The Farmer and His World
from 18. 12. 2024 to 31. 1. 2026
For the people inhabiting the territory of Slovakia, agriculture has long been the main occupation. At its core, it was about securing food, but the consequences of this activity manifested in the appearance of the surrounding landscape, human settlements, and also influenced the way of life of farmers. The material, social, and spiritual expressions of this way of life, the relationship to nature, the organization of the family and community, as well as the value orientations of people—these were all significantly influenced by the agricultural foundation of life. In historical and socio-economic conditions, agrarian culture and lifestyle represent the optimal use of people, land, and agricultural tools. It formed a harmonious connection between work, consumption, and experience.

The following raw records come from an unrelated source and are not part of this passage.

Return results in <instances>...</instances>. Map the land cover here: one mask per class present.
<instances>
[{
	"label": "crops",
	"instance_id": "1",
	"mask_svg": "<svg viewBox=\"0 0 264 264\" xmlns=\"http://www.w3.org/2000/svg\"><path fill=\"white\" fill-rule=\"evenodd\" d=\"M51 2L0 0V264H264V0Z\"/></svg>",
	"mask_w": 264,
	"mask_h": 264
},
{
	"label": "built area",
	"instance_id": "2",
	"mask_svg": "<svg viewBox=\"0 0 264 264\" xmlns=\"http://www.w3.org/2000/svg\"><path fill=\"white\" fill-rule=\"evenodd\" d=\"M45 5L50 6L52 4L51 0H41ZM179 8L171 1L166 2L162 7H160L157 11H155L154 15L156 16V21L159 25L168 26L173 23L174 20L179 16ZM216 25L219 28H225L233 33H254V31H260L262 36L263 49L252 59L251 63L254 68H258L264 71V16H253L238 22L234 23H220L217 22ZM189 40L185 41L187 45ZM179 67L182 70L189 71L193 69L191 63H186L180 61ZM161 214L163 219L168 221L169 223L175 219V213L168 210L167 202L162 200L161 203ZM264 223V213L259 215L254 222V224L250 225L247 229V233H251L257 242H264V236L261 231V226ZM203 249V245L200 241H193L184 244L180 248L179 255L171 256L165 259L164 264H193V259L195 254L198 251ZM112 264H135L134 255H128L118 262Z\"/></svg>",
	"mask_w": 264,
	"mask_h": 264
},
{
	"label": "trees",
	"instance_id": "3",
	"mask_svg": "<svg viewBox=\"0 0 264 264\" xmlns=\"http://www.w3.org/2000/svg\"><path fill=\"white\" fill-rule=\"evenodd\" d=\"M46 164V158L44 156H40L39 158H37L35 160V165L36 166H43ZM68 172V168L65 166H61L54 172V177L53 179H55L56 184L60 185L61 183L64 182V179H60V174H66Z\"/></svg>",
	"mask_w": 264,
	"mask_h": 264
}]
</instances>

Agrarian culture, which reflected the world of farmers, and its scientific study are presented by the Slovak National Museum in cooperation with the Institute of Ethnology and Social Anthropology of the Slovak Academy of Sciences in the exhibition The Farmer and His World. The exhibition project develops this theme in two directions. The first aims to present the world of the farmer through a period farmer's homestead from the 1920s and 1930s, which was the fundamental social space for the life of the farming family. The exhibition features the dwelling of a middle-class farming family from the Turiec region in a 1:1 scale, depicting a household consisting of a room, a pantry, a storage room, and a black kitchen. Next to the house is a barn for displaying three-dimensional objects from agrarian culture. The collection items are divided into typological collections, such as hoes, plowing, harvesting, and threshing tools, and more. Photographs by prominent photographers and ethnographers (such as Karol Plicka, Pavol Sochán, Ján Dérer, and others) complement the description of the agricultural work that kept farmers occupied from early spring to winter. Children were also involved in household and agricultural work from an early age. Their tasks and responsibilities can be discovered by even the youngest visitors, for whom interesting activities are prepared.
The second line of the exhibition presents the historical development of scientific interest in the work of the farmer, his culture, and the contemporary cultural-historical circumstances that conditioned it. Visitors will be introduced to prominent figures of Slovak science and literature, who brought not only an artistic portrayal of traditional farming culture but also valuable ethnographic and historical insights, laying the foundation for contemporary ethnography as a scientific discipline with its counterpart in Slovak museology. The exhibition follows and clearly documents this developmental line through period objects, publications, expressed thoughts, and opinions of contemporary representatives. In addition to the countryside, intellectual interest in the world of the farmer also came from urban environments. One of the characteristic representatives was Turčiansky Sv. Martin, where significant cultural and scientific institutions, such as the Slovak Museum Society, Matica slovenská, and the Slovak National Museum, were based. A large-scale photograph of the town, text-image panels, and authentic furnishings from a study will draw visitors into the life of a Martin intellectual from the 1920s and 1930s.